[Start of Attachment]

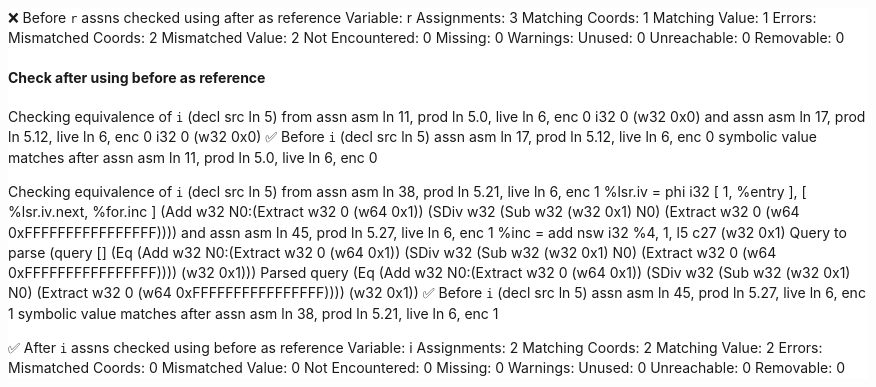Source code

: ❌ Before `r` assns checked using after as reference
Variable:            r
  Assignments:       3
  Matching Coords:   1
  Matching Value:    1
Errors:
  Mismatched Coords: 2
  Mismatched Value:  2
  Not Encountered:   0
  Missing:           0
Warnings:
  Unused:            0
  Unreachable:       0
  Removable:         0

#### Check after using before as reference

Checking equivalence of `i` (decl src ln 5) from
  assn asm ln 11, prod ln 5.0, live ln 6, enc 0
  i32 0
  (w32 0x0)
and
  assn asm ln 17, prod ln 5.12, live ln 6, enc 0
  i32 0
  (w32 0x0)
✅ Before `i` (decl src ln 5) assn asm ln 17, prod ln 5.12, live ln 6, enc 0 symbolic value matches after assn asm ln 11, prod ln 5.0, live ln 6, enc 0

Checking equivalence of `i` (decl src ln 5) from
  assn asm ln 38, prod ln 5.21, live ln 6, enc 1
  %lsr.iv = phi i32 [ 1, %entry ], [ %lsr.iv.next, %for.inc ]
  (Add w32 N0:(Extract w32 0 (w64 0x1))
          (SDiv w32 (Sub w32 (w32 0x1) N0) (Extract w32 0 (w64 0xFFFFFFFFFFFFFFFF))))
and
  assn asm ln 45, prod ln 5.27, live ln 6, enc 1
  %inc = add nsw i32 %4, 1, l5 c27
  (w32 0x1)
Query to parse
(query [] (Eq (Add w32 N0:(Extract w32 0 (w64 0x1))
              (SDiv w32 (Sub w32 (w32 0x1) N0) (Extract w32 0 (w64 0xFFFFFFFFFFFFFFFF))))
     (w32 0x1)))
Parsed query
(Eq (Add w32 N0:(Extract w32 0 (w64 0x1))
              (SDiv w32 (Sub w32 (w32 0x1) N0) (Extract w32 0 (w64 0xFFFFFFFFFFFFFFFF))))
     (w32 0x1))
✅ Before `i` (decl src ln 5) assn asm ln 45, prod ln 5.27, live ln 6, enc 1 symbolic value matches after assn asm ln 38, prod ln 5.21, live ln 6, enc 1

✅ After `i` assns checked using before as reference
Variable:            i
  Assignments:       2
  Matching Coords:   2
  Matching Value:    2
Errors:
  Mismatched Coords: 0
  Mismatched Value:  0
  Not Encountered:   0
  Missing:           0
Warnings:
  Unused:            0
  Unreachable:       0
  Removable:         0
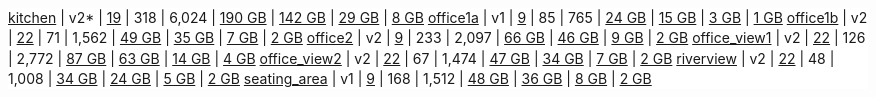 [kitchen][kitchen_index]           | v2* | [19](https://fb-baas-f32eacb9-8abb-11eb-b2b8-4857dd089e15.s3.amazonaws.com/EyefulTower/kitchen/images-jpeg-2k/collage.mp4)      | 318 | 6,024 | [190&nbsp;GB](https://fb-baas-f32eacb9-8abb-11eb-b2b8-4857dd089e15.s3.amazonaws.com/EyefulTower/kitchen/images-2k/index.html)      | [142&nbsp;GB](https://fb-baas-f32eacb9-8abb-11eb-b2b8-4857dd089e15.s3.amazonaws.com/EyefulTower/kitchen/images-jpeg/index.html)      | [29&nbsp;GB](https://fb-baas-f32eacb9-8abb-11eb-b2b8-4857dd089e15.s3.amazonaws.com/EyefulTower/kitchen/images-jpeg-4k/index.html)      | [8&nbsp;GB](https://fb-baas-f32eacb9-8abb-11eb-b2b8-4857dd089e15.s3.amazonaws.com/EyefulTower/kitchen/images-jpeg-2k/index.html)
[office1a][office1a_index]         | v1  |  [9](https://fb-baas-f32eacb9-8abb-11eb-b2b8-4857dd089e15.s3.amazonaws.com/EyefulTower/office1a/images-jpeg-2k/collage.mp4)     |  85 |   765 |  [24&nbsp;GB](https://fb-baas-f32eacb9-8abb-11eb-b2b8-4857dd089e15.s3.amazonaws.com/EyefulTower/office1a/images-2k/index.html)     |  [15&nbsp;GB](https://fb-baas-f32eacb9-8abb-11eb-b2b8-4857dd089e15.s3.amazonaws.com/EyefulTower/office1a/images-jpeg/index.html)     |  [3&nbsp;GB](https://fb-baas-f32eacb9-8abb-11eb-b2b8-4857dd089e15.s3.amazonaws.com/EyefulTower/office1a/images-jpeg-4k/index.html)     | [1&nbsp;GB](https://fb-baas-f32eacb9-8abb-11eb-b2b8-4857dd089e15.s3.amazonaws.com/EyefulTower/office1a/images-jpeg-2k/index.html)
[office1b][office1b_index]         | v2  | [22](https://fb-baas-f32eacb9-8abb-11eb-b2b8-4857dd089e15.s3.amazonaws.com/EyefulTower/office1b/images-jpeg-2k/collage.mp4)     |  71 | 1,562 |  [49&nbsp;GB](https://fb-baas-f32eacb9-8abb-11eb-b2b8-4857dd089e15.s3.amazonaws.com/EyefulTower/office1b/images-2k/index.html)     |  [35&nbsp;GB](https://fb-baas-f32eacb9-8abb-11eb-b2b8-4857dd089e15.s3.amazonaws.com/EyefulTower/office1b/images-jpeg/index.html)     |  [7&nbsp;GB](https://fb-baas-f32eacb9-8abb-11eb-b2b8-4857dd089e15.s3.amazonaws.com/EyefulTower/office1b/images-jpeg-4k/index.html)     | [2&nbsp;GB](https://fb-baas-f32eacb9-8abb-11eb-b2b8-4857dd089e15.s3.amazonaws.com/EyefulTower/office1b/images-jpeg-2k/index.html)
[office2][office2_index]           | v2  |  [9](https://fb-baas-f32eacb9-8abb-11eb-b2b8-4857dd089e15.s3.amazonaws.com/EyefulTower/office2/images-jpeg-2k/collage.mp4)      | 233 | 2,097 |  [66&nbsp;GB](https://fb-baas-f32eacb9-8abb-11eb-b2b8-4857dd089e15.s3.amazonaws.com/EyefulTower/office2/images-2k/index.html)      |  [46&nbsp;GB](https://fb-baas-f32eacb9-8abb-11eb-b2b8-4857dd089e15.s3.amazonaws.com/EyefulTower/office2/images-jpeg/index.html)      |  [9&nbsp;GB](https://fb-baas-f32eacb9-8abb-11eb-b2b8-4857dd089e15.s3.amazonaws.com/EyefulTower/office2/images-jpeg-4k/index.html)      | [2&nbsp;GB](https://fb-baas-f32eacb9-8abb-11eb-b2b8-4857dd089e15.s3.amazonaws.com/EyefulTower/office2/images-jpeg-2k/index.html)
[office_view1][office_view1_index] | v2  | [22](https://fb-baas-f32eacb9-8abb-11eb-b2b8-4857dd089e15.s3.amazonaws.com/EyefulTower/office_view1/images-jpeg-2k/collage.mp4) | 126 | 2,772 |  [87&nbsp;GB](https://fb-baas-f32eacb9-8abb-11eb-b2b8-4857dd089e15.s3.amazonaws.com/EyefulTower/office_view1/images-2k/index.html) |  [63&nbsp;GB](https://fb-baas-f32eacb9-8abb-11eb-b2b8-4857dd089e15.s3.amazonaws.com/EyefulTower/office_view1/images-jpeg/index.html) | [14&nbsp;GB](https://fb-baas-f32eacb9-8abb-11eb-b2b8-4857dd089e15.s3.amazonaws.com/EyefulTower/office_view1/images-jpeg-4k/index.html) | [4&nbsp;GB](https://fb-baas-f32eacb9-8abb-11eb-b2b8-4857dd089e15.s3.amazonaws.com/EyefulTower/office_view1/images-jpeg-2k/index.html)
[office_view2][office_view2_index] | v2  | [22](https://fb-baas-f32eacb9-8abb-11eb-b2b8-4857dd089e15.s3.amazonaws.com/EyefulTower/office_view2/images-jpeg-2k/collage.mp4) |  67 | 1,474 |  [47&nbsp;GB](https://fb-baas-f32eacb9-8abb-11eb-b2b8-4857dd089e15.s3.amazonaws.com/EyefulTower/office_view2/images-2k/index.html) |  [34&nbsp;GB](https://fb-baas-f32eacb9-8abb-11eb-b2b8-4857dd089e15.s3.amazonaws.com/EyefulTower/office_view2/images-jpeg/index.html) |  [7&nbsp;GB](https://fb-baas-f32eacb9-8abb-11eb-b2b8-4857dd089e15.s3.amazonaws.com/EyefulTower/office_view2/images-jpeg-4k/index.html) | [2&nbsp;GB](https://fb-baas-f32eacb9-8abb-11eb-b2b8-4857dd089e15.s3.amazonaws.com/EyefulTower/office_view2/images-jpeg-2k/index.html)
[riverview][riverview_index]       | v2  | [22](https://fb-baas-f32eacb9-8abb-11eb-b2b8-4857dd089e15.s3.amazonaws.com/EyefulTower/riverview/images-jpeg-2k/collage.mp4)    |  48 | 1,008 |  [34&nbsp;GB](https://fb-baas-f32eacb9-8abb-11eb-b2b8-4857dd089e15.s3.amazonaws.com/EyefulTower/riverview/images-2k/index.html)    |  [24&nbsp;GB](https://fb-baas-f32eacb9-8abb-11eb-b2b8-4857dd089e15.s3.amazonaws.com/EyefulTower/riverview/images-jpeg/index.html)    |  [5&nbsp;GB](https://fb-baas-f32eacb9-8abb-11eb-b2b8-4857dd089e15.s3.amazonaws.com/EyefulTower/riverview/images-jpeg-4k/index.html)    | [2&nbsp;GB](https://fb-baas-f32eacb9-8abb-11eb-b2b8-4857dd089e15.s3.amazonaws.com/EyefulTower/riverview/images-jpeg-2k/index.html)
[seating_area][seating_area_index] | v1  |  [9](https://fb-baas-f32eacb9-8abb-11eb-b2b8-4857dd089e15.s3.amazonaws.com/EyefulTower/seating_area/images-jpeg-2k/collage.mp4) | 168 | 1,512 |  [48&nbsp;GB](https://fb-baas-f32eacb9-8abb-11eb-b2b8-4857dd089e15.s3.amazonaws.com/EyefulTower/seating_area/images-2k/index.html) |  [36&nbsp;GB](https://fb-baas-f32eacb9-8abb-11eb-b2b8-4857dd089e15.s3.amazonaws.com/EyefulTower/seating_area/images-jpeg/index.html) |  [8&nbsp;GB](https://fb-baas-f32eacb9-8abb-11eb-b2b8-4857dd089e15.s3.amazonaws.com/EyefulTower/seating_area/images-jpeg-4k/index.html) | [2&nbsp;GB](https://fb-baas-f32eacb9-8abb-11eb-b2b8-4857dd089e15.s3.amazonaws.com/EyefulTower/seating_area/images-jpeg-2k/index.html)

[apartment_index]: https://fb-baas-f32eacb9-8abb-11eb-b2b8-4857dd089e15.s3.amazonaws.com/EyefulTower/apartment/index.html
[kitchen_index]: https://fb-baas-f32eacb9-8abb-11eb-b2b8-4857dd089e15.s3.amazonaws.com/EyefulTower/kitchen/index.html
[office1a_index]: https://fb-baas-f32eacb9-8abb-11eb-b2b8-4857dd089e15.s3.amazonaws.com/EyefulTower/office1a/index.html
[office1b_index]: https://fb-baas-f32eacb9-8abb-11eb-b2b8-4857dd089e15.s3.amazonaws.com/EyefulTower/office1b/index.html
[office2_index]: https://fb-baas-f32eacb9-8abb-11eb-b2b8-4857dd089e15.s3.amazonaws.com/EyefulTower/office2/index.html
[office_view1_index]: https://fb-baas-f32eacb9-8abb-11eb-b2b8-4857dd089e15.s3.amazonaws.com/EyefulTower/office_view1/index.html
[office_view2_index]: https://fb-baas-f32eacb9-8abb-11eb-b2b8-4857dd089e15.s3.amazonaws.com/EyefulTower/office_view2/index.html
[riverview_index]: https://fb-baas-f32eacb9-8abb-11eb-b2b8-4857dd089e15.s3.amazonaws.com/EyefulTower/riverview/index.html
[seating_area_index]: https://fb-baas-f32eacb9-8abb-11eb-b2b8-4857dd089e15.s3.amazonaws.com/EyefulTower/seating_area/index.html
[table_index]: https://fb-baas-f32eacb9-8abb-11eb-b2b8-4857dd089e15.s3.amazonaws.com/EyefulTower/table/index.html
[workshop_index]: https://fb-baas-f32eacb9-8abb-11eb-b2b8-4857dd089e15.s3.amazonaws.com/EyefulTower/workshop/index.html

[End of Attachment]

**WORK REQUEST:**
Look through the listing and extract every line with "reference" in it.

**WORKED SOLUTION:**
: ❌ Before `r` assns checked using after as reference
#### Check after using before as reference
✅ After `i` assns checked using before as reference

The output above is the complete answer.